Record set:
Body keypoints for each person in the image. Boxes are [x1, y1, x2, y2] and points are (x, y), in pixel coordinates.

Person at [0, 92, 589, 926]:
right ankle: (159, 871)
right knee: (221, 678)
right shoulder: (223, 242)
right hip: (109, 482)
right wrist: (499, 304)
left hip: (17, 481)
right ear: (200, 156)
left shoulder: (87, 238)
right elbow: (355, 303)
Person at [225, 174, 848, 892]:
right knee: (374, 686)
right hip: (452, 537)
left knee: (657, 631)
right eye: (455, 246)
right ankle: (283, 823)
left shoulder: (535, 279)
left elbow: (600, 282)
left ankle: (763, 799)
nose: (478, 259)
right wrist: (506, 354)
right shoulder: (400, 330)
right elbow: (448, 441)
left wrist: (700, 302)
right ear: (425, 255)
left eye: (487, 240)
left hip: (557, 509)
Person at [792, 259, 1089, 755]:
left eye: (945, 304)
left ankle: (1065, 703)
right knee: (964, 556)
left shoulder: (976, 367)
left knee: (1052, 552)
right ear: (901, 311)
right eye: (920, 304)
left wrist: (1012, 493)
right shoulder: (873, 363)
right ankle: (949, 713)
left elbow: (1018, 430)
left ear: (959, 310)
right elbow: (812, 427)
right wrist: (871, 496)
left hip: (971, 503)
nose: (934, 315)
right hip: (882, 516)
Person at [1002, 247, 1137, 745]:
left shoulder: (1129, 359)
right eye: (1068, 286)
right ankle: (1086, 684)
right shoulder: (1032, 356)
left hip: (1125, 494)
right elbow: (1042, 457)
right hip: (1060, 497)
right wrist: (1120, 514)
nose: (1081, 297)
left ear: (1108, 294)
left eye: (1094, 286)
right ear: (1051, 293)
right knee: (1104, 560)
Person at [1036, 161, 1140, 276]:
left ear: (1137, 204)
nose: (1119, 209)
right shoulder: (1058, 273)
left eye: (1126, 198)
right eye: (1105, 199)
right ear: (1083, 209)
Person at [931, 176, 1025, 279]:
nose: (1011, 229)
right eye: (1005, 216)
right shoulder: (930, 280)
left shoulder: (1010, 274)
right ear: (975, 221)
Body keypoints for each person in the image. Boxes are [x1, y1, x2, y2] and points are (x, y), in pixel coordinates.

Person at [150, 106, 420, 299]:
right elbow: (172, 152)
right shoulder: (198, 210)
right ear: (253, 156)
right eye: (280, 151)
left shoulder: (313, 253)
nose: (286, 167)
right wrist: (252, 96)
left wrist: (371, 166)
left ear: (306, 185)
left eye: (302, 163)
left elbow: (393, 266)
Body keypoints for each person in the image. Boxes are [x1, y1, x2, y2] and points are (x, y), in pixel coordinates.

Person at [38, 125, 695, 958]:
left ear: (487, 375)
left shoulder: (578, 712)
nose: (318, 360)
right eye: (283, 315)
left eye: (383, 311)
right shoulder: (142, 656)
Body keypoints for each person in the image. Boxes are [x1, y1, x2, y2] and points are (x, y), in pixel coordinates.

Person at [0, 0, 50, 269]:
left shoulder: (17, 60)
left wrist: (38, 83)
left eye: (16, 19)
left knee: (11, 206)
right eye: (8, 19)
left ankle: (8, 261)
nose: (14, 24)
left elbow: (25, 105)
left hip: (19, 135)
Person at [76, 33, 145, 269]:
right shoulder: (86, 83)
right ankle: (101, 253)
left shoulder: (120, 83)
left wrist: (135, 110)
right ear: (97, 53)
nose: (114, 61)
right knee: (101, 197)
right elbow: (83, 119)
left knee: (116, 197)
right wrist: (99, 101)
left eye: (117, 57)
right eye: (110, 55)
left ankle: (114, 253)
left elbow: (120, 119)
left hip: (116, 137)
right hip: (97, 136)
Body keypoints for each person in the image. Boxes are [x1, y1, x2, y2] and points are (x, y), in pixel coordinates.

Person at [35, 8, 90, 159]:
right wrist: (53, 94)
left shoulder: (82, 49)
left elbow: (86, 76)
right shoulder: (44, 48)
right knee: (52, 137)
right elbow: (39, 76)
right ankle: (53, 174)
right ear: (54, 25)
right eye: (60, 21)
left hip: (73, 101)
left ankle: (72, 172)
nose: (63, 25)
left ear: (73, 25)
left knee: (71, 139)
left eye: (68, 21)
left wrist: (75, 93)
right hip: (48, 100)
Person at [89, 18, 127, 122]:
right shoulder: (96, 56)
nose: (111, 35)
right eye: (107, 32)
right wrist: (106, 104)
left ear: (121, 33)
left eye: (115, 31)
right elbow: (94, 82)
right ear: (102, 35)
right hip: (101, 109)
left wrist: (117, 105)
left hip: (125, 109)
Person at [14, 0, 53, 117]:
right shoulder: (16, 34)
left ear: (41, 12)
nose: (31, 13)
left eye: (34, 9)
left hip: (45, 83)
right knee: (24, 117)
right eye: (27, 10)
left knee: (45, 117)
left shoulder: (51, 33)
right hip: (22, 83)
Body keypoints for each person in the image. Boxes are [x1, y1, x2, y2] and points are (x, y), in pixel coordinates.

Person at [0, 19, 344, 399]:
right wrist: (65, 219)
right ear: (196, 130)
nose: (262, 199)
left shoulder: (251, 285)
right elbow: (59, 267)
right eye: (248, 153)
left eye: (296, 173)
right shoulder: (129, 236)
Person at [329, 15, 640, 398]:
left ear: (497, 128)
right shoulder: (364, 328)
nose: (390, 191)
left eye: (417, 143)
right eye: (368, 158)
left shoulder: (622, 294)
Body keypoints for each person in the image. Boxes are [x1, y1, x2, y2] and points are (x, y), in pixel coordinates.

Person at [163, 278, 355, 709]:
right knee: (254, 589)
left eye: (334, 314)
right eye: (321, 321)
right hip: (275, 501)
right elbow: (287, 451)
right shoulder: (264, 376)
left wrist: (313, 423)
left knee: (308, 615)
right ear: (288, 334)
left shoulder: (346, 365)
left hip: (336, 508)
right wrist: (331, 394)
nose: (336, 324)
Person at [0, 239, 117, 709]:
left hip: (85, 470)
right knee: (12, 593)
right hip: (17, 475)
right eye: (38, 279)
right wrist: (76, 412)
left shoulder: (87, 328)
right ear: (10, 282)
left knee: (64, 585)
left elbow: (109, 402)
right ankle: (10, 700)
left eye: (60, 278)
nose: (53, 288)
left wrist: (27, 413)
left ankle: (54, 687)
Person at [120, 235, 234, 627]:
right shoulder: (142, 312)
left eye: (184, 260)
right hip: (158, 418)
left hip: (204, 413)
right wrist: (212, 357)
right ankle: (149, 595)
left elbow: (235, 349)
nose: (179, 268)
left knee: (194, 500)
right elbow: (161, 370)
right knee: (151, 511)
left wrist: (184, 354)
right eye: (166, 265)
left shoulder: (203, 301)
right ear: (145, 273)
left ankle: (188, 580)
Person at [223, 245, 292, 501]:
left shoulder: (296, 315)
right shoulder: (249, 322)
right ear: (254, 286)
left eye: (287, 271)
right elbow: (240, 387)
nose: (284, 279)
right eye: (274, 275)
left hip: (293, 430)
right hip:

Exercise prompt: Would you be able to transcribe every line of the data exactly?

Your response:
Body keypoints for each person in the image. Boxes are [x1, y1, x2, y2] and points are (x, y), in pixel coordinates.

Person at [0, 92, 589, 926]:
right ankle: (159, 871)
right knee: (221, 678)
right shoulder: (223, 242)
right hip: (109, 482)
right wrist: (499, 304)
left hip: (17, 481)
right ear: (200, 156)
left shoulder: (87, 238)
right elbow: (355, 303)
Person at [225, 174, 848, 892]:
right knee: (374, 686)
right hip: (452, 537)
left knee: (657, 631)
right eye: (455, 246)
right ankle: (283, 823)
left shoulder: (535, 279)
left elbow: (600, 282)
left ankle: (763, 799)
nose: (478, 259)
right wrist: (506, 354)
right shoulder: (400, 330)
right elbow: (448, 441)
left wrist: (700, 302)
right ear: (425, 255)
left eye: (487, 240)
left hip: (557, 509)
Person at [792, 259, 1089, 755]:
left eye: (945, 304)
left ankle: (1065, 703)
right knee: (964, 556)
left shoulder: (976, 367)
left knee: (1052, 552)
right ear: (901, 311)
right eye: (920, 304)
left wrist: (1012, 493)
right shoulder: (873, 363)
right ankle: (949, 713)
left elbow: (1018, 430)
left ear: (959, 310)
right elbow: (812, 427)
right wrist: (871, 496)
left hip: (971, 503)
nose: (934, 315)
right hip: (882, 516)
Person at [1002, 247, 1137, 745]:
left shoulder: (1129, 359)
right eye: (1068, 286)
right ankle: (1086, 684)
right shoulder: (1032, 356)
left hip: (1125, 494)
right elbow: (1042, 457)
right hip: (1060, 497)
right wrist: (1120, 514)
nose: (1081, 297)
left ear: (1108, 294)
left eye: (1094, 286)
right ear: (1051, 293)
right knee: (1104, 560)
Person at [1036, 161, 1140, 276]:
left ear: (1137, 204)
nose: (1119, 209)
right shoulder: (1058, 273)
left eye: (1126, 198)
right eye: (1105, 199)
right ear: (1083, 209)
Person at [931, 176, 1025, 279]:
nose: (1011, 229)
right eye: (1005, 216)
right shoulder: (930, 280)
left shoulder: (1010, 274)
right ear: (975, 221)
Body keypoints for each person in the image. Boxes are [x1, y1, x2, y2] and points are (x, y), in pixel coordinates.

Person at [150, 106, 420, 299]:
right elbow: (172, 152)
right shoulder: (198, 210)
right ear: (253, 156)
right eye: (280, 151)
left shoulder: (313, 253)
nose: (286, 167)
right wrist: (252, 96)
left wrist: (371, 166)
left ear: (306, 185)
left eye: (302, 163)
left elbow: (393, 266)
Body keypoints for each person in the image. Boxes are [x1, y1, x2, y2] and points are (x, y), in pixel coordinates.

Person at [38, 125, 695, 958]:
left ear: (487, 375)
left shoulder: (578, 712)
nose: (318, 360)
right eye: (283, 315)
left eye: (383, 311)
right shoulder: (142, 656)
Body keypoints for each person in the image. Boxes are [x1, y1, x2, y2] and points are (x, y), in pixel coordinates.

Person at [0, 0, 50, 269]:
left shoulder: (17, 60)
left wrist: (38, 83)
left eye: (16, 19)
left knee: (11, 206)
right eye: (8, 19)
left ankle: (8, 261)
nose: (14, 24)
left elbow: (25, 105)
left hip: (19, 135)
Person at [76, 33, 145, 269]:
right shoulder: (86, 83)
right ankle: (101, 253)
left shoulder: (120, 83)
left wrist: (135, 110)
right ear: (97, 53)
nose: (114, 61)
right knee: (101, 197)
right elbow: (83, 119)
left knee: (116, 197)
right wrist: (99, 101)
left eye: (117, 57)
right eye: (110, 55)
left ankle: (114, 253)
left elbow: (120, 119)
left hip: (116, 137)
right hip: (97, 136)
Body keypoints for each person in the image. Boxes are [x1, y1, x2, y2] and points are (x, y), in pixel coordinates.

Person at [35, 8, 90, 159]:
right wrist: (53, 94)
left shoulder: (82, 49)
left elbow: (86, 76)
right shoulder: (44, 48)
right knee: (52, 137)
right elbow: (39, 76)
right ankle: (53, 174)
right ear: (54, 25)
right eye: (60, 21)
left hip: (73, 101)
left ankle: (72, 172)
nose: (63, 25)
left ear: (73, 25)
left knee: (71, 139)
left eye: (68, 21)
left wrist: (75, 93)
right hip: (48, 100)
Person at [89, 18, 127, 122]:
right shoulder: (96, 56)
nose: (111, 35)
right eye: (107, 32)
right wrist: (106, 104)
left ear: (121, 33)
left eye: (115, 31)
right elbow: (94, 82)
right ear: (102, 35)
right hip: (101, 109)
left wrist: (117, 105)
left hip: (125, 109)
Person at [14, 0, 53, 117]:
right shoulder: (16, 34)
left ear: (41, 12)
nose: (31, 13)
left eye: (34, 9)
left hip: (45, 83)
right knee: (24, 117)
right eye: (27, 10)
left knee: (45, 117)
left shoulder: (51, 33)
right hip: (22, 83)
Body keypoints for each person in the image. Boxes are [x1, y1, x2, y2] and points are (x, y), in pixel coordinates.

Person at [0, 19, 344, 399]:
right wrist: (65, 219)
right ear: (196, 130)
nose: (262, 199)
left shoulder: (251, 285)
right elbow: (59, 267)
right eye: (248, 153)
left eye: (296, 173)
right shoulder: (129, 236)
Person at [329, 15, 640, 398]:
left ear: (497, 128)
right shoulder: (364, 328)
nose: (390, 191)
left eye: (417, 143)
right eye: (368, 158)
left shoulder: (622, 294)
Body keypoints for each person in the image. Boxes are [x1, y1, x2, y2] and points are (x, y), in pixel coordinates.

Person at [163, 278, 355, 709]:
right knee: (254, 589)
left eye: (334, 314)
right eye: (321, 321)
right hip: (275, 501)
right elbow: (287, 451)
right shoulder: (264, 376)
left wrist: (313, 423)
left knee: (308, 615)
right ear: (288, 334)
left shoulder: (346, 365)
left hip: (336, 508)
right wrist: (331, 394)
nose: (336, 324)
Person at [0, 239, 117, 709]:
left hip: (85, 470)
right knee: (12, 593)
right hip: (17, 475)
right eye: (38, 279)
right wrist: (76, 412)
left shoulder: (87, 328)
right ear: (10, 282)
left knee: (64, 585)
left elbow: (109, 402)
right ankle: (10, 700)
left eye: (60, 278)
nose: (53, 288)
left wrist: (27, 413)
left ankle: (54, 687)
Person at [120, 235, 234, 627]:
right shoulder: (142, 312)
left eye: (184, 260)
right hip: (158, 418)
left hip: (204, 413)
right wrist: (212, 357)
right ankle: (149, 595)
left elbow: (235, 349)
nose: (179, 268)
left knee: (194, 500)
right elbow: (161, 370)
right knee: (151, 511)
left wrist: (184, 354)
right eye: (166, 265)
left shoulder: (203, 301)
right ear: (145, 273)
left ankle: (188, 580)
Person at [223, 245, 292, 501]:
left shoulder: (296, 315)
right shoulder: (249, 322)
right ear: (254, 286)
left eye: (287, 271)
right elbow: (240, 387)
nose: (284, 279)
right eye: (274, 275)
left hip: (293, 430)
right hip:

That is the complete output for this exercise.